If a japanese honey bee was as large as a person, could they fly? And how much heat could their wings produce?

Answer

Chris Basu, expert in animal biomechanics, answered Ultraviolet's question... Chris Basu - Yes, it's a great question. Just the imagery you know, imagining a bee the size of a person, it's great. But we do have this problem when we talk about scaling small animals up to larger sizes. If you imagine a cube, if you double the size of that cube, you actually increase it's weight by eight times and that's just a generalised law of scaling. When you scale up a bee to the size of a human, if you keep the shape and size of the wings the same, the wings actually become too small for the bee to get enough lift to get off the ground. The muscles are too small and also the material properties are just not good enough any more. The wings might become overly heavy, they might just break before anything actually happens; there's no way they'd be able to get off the ground. But there's fundamental problems as well; bees don't actually have lungs. They rely on the normal diffusion of air going from the outside into the inside of the body through a network of tubes and if you scale a bee up.
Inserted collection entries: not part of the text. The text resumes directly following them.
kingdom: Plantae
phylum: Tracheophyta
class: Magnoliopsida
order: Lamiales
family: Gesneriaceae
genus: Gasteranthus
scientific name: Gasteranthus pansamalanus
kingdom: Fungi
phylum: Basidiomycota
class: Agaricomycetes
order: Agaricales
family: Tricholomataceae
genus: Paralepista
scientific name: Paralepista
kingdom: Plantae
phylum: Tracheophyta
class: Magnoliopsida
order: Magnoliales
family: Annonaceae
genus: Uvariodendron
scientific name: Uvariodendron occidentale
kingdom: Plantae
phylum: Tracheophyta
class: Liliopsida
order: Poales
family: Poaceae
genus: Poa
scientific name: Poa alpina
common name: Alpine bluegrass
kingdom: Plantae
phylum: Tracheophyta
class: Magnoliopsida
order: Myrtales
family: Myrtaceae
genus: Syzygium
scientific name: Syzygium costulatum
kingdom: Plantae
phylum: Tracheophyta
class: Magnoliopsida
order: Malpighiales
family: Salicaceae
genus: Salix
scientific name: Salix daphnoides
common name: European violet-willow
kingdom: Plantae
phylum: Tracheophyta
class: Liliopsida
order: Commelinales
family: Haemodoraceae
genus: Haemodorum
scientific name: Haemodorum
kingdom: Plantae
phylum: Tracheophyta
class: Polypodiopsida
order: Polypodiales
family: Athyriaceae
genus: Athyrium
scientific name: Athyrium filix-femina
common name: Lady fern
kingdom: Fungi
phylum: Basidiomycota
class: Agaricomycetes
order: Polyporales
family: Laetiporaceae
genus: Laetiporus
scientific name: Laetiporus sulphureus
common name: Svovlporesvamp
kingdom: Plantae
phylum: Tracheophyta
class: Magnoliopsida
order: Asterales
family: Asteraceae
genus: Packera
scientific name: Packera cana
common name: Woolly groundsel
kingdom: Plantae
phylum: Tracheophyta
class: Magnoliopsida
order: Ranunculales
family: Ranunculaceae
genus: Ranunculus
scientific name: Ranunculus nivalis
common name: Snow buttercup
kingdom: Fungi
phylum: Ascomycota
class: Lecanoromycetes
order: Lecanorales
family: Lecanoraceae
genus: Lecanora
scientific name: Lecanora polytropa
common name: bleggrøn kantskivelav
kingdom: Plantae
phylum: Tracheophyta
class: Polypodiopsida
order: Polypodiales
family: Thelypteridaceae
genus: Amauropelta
Chris - But aren't we the same? Don't we have a network of tubes that carry air from the outside into the inside of the body?

Chris Basu - We do, but we're active breathing, so we actively draw air into our chest and then we've got circulation which distributes the oxygen around our body but bees don't really have that so there's a size limitation that they can get to before they would just suffocate. So, if you imagine a bee the size of a human, it wouldn't last long at all, it would just fall over and die very quickly.